FARMINGTON — Attorneys for Franklin County and the Maine Board of Corrections continue to wrangle over whether the county will pay the state an additional $100,000 this year.
The three commissioners met with the chairman and executive director of the state board Tuesday morning, and while it was a general meeting, county officials further probed the state corrections officials on the topic.
Franklin County Detention Center was reduced five years ago to a 72-hour holding facility as part of a statewide jail overhaul, and it pays about $600,000 a year in annual fees to compensate the Somerset County Jail, where its inmates are held when they stay longer than three days.
The attorneys for Franklin County and the board are debating whether the county is required this year to pay an extra $100,000 — $50,000 now and $50,000 in the spring — to be distributed by the state corrections board to offset a $1.2 million statewide shortfall.
“It’s at the attorneys’ level now,” said Ryan Thornell, executive director of the Board of Corrections.
In correspondence with the county, Assistant Attorney General Andrew Black, who represents the board, wrote that the board decided to raise Franklin County’s payment this fiscal year from $630,576 to $730,576 after noting the county had been running at an annual surplus of more than $100,000 a year.
“Faced once again with a projected budget deficit for (fiscal year) 2015, the board sought fair and equitable ways to address this looming problem,” Black wrote.
Franklin County commissioners consulted with their attorney, Frank Underkuffler, and with the county auditor before voting earlier this year to withhold $50,000 from a scheduled payment. County and jail officials said they are being asked to prop up the state and have been tied unfairly to statewide financial problems.
Black wrote that from fiscal year 2010 to fiscal year 2013, Franklin County had an annual surplus of $109,957 to $135,011. The extra money, Black said, is a result of the jail being given extra money in the budget when it should have had less revenue after it was reduced to a 72-hour holding facility.
Sen. Tom Saviello, who sat in on the meeting, said he would understand if the state corrections board were able to change its invoicing for next year and collected the $100,000 more in boarder fees in 2015, but he said collecting the additional funding this year was changing the rules without giving notice of a procedural change.
County Clerk Julie Magoon said the fees were disproportional, adding that she didn’t understand why the county will be charged more in boarder revenue when the other 72-hour holding facilities — the Waldo and Oxford county jails — were not being charged more.
Black said the other two counties “face situations substantially different” from Franklin County’s and a comparison would be “apples to oranges.”
He said Oxford County has twice the average daily inmate population as Franklin County, and Waldo County is unique in that it operates as a 72-hour holding facility and a re-entry facility.
In the spring, the Legislature again overhauled the state jail system, and state jail officials say they hope that in the next two-year budget cycle, the state will fund the jail system fully for the first time.
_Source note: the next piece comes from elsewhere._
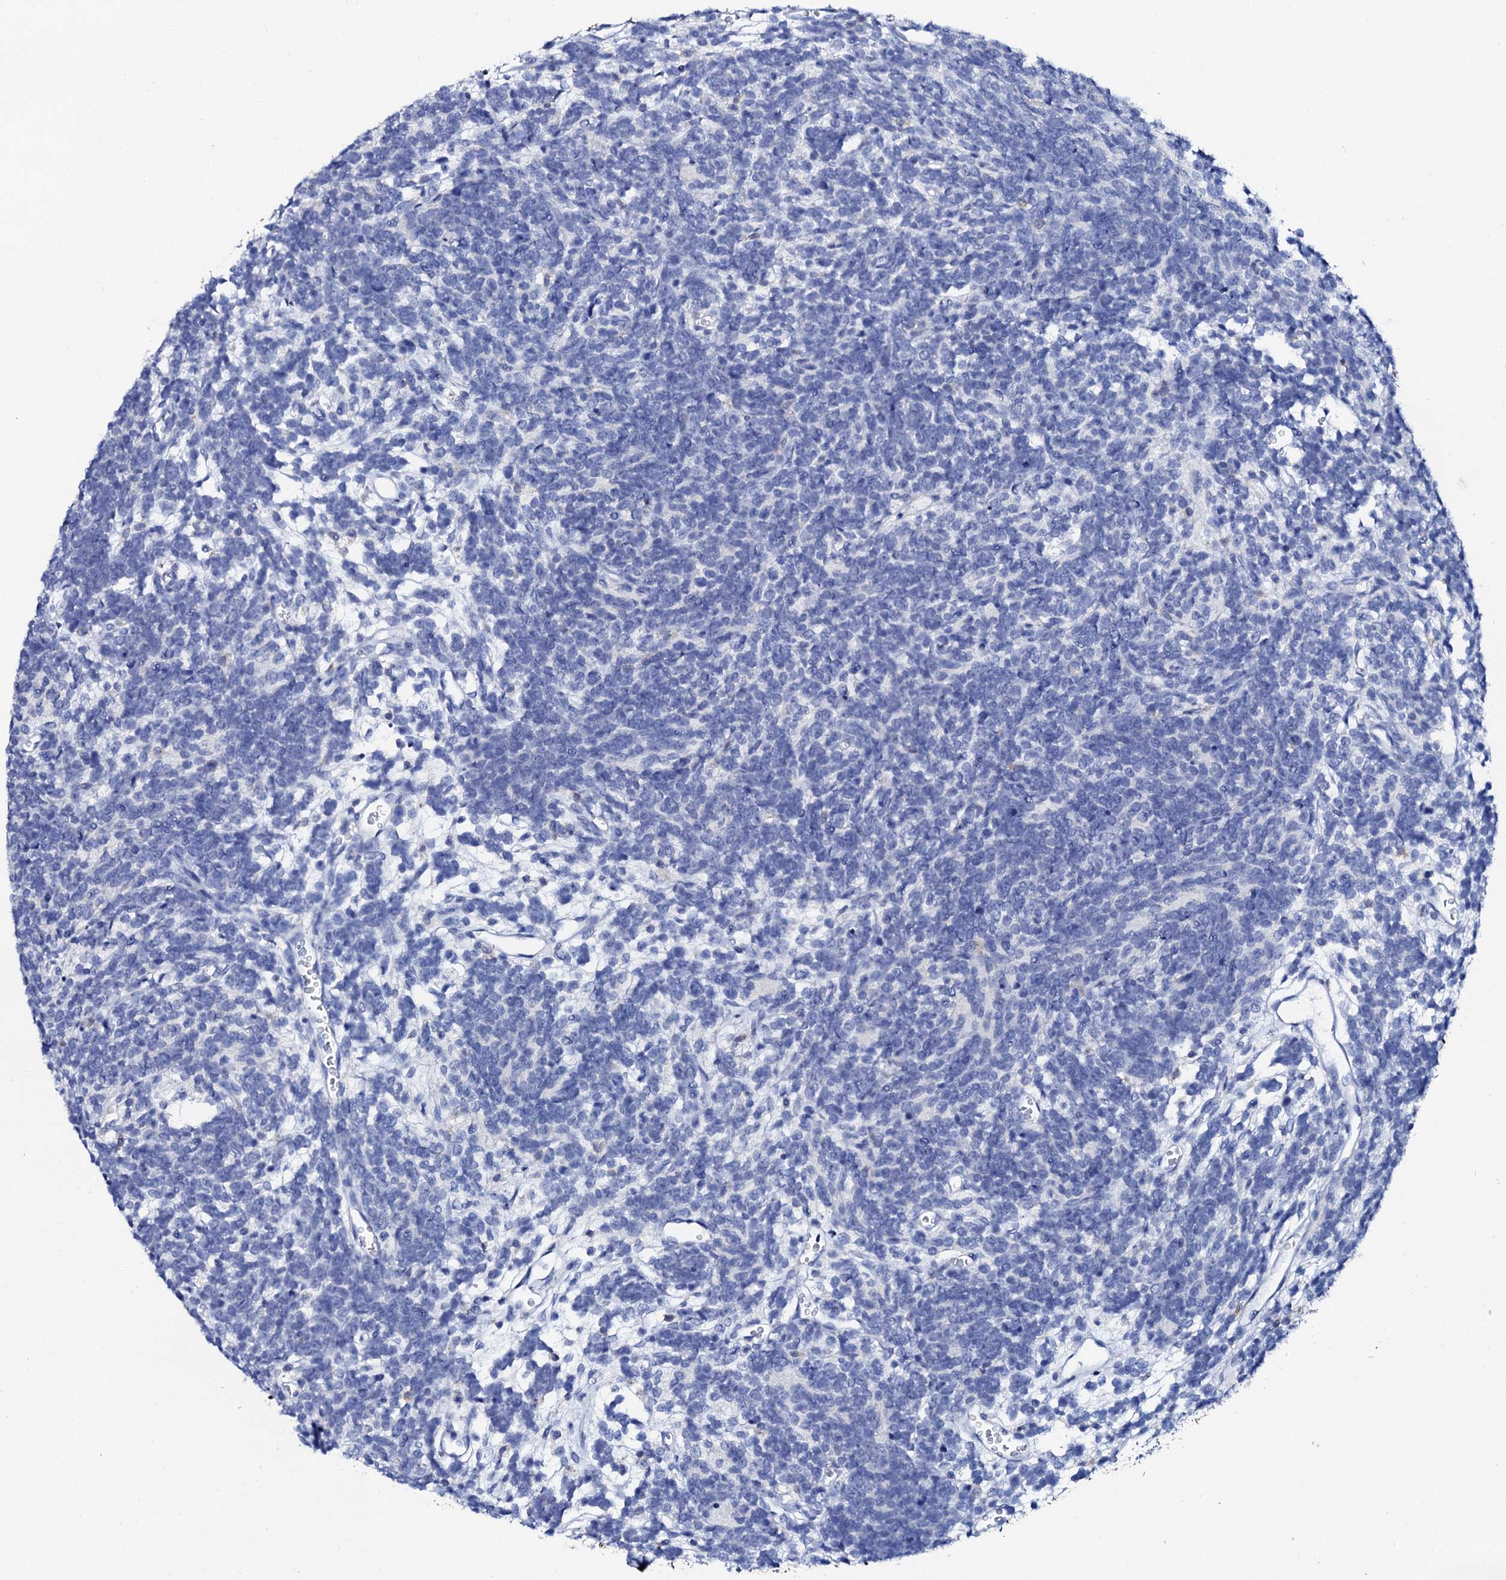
{"staining": {"intensity": "negative", "quantity": "none", "location": "none"}, "tissue": "glioma", "cell_type": "Tumor cells", "image_type": "cancer", "snomed": [{"axis": "morphology", "description": "Glioma, malignant, Low grade"}, {"axis": "topography", "description": "Brain"}], "caption": "The IHC image has no significant positivity in tumor cells of glioma tissue.", "gene": "GLB1L3", "patient": {"sex": "female", "age": 1}}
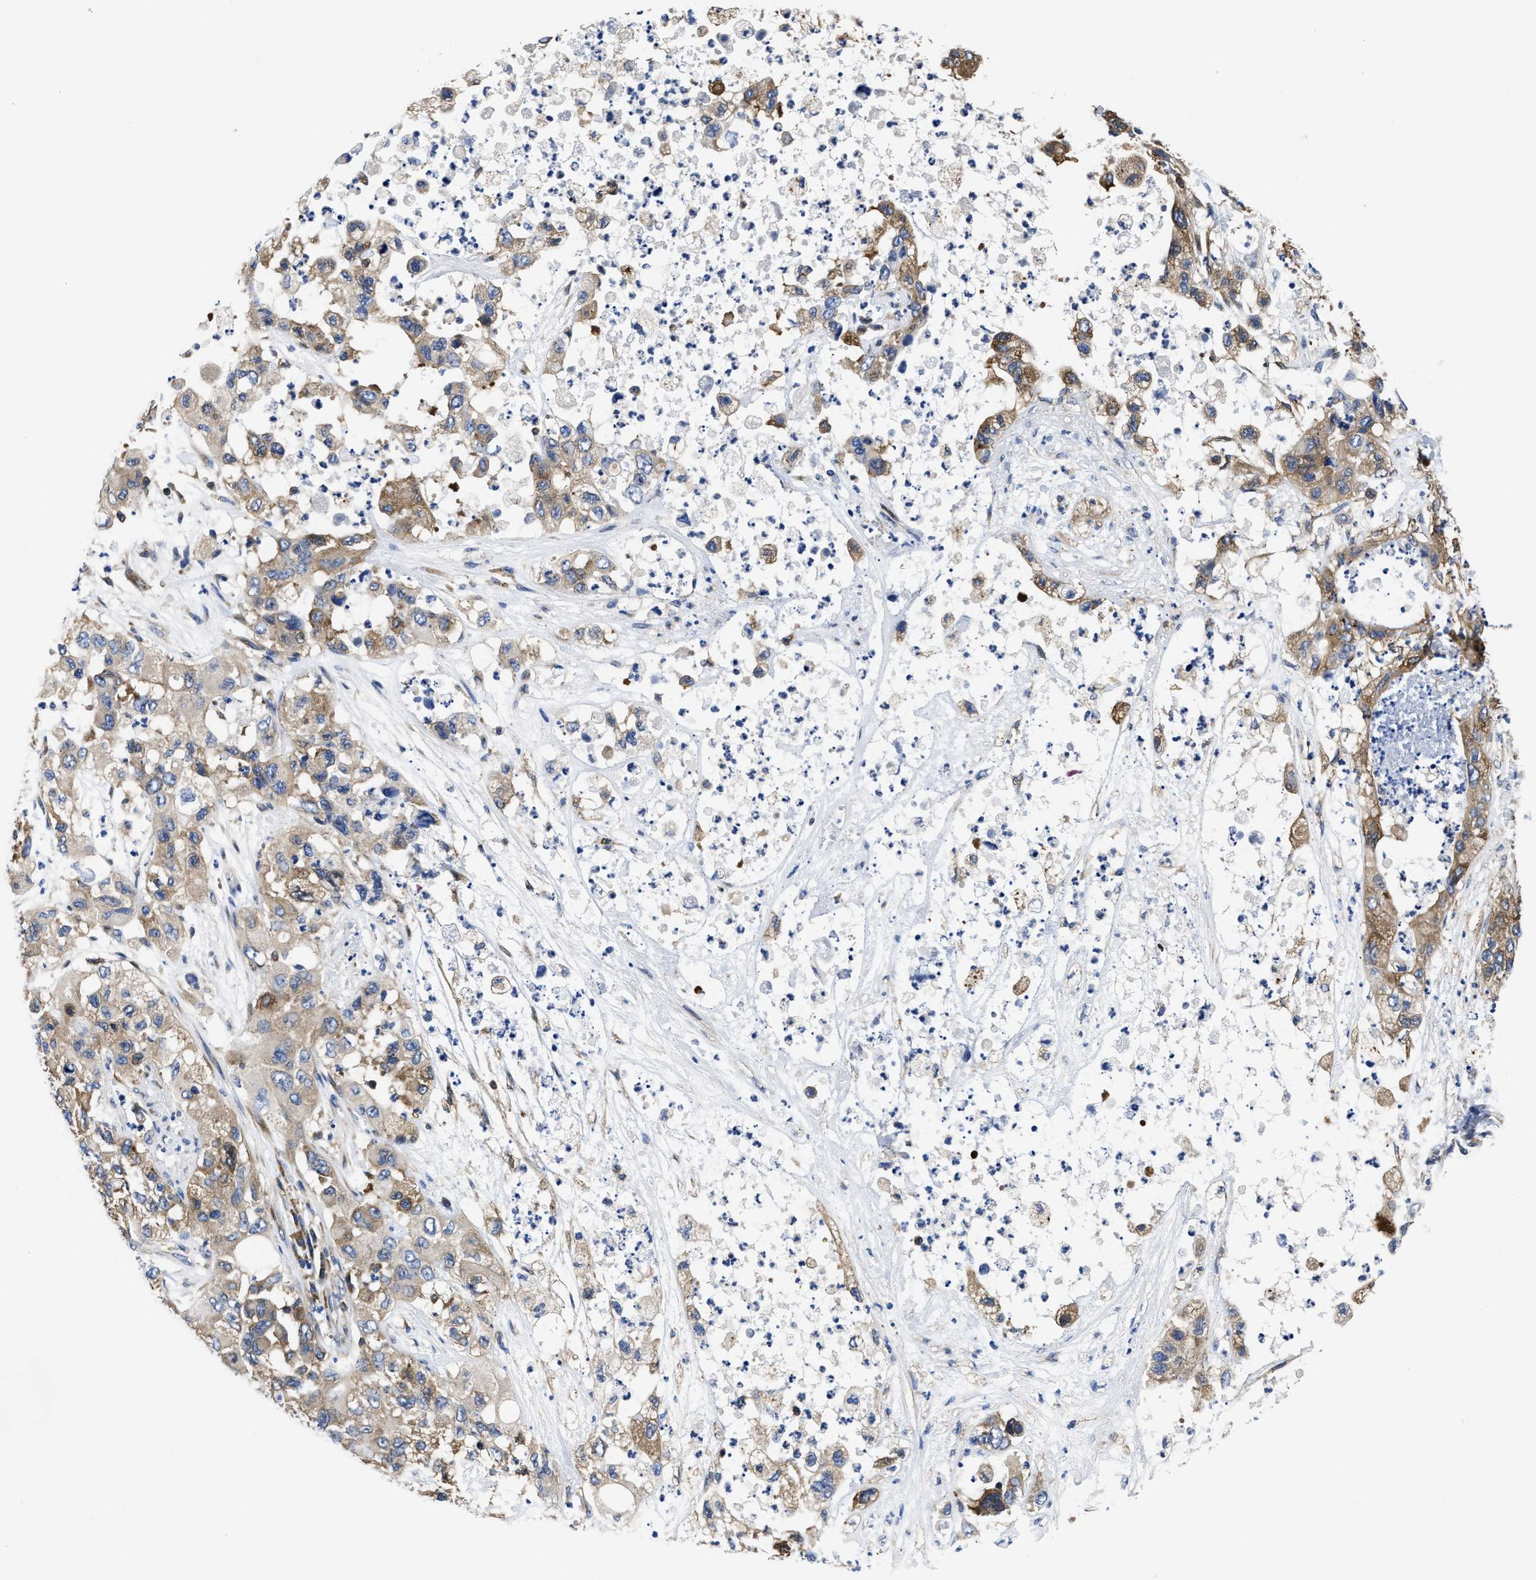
{"staining": {"intensity": "moderate", "quantity": "25%-75%", "location": "cytoplasmic/membranous"}, "tissue": "pancreatic cancer", "cell_type": "Tumor cells", "image_type": "cancer", "snomed": [{"axis": "morphology", "description": "Adenocarcinoma, NOS"}, {"axis": "topography", "description": "Pancreas"}], "caption": "Pancreatic cancer was stained to show a protein in brown. There is medium levels of moderate cytoplasmic/membranous expression in about 25%-75% of tumor cells.", "gene": "YARS1", "patient": {"sex": "female", "age": 78}}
Commissioner Gary McGrane criticized the lack of money for the jails and likened it to other unfunded state obligations, such as the shortfalls in state matches in school funding.
Thornell said the only chance the jail system has to secure additional funding before the next state budget cycle would be through supplemental funding from the Legislature, which he said he has requested.
McGrane asked how the Franklin County officials can become involved in a larger role in the system, beyond housing prisoners for 72 hours.
Thornell, executive director of the Board of Corrections, said the new legislation that overhauled the state jail system is an opportunity for the county officials to shape a system into one they want to participate in and that reduces the inmate re-offense rate.
“We’ve been given a shell of legislation. … It becomes what it’s made,” Thornell said.
Thornell said corrections subcommittees now are shaping policies for programs, finance and standardization, and he urged Franklin County officials to become involved in the process.
“I think your role could be much more than just writing a check twice a year,” he said.